64bit phobos on Windows?

Nick Sabalausky a at a.a
Sat Feb 19 16:41:13 PST 2011


"Andrej Mitrovic" <andrej.mitrovich at gmail.com> wrote in message 
news:mailman.1803.1298161166.4748.digitalmars-d at puremagic.com...
> On 2/20/11, Nick Sabalausky <a at a.a> wrote:
>> Eveything's probably out-of-date enough to useless by now, but FWIW I 
>> wrote
>> a little bit about it here:
>>
>> http://www.semitwist.com/articles/article/view/d-on-gba-nds-progress-thanks-to-oopman
>>
>
> Okay, I've collected a few links to get me started. Thanks for your
> link as well.
>
> Btw, D on a Game Boy? That is way too cool!

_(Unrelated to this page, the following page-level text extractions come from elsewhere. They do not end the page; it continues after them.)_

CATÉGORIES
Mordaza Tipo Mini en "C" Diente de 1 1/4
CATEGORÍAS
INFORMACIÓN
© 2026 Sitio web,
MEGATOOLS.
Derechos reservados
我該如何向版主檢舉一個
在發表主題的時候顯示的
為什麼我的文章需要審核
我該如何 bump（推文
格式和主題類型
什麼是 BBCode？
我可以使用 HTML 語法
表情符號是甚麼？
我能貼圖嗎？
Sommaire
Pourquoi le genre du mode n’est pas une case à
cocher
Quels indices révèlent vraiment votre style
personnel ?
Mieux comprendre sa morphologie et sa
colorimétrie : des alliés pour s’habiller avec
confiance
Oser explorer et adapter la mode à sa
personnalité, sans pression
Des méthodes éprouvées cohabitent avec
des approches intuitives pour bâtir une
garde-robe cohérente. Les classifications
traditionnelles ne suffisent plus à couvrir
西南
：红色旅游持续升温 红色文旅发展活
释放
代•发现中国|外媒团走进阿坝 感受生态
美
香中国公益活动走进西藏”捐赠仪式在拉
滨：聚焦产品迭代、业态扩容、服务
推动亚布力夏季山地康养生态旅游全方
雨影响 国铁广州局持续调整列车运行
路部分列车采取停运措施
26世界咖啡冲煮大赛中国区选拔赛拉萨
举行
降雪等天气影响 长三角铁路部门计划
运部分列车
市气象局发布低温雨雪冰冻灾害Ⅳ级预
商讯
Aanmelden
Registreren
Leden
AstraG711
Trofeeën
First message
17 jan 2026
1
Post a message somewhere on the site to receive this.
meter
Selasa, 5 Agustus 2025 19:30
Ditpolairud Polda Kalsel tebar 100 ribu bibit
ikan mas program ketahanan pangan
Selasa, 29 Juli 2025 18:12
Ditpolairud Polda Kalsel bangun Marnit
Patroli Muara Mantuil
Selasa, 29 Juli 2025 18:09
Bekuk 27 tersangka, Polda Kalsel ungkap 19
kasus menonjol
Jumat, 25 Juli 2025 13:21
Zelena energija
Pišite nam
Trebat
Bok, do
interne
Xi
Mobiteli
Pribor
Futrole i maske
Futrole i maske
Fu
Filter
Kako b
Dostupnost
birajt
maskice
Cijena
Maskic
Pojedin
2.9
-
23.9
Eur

Heh, well, GBA at a minimum, which is ARM7. So it's not as if it's D->Z80 or 
anything like that, and with the GB line's switch from Z80 to ARM7, typical 
GB development switched from Asm to C/C++, so D isn't too big of a stretch. 
And I never did get things like D's structs or classes working, or any of 
the D runtime, or phobos or tango for that matter. Didn't even attempt 
garbage collection (I would more likely have just ripped out the GC. Despite 
its processing power, the GBA is still fairly low on memory. And so is the 
DS for that matter.)

But yea, my game-development days were the primary reason I got interested 
in D in the first place. Everything in the game world was C/C++ (and still 
is, unless you count web-games, MS's XNA and in-engine scripting - none of 
which I count), and by the early 2000's I had come to see C/C++ as an 
irritating anachronism (Header files? In 200X? Really?). But unlike all the 
other popular languages at the time (remember when VC's were allegedly "the 
undeniable future, period"?), D was the *only* modern language that actually 
had the *potential* to be used on such platforms.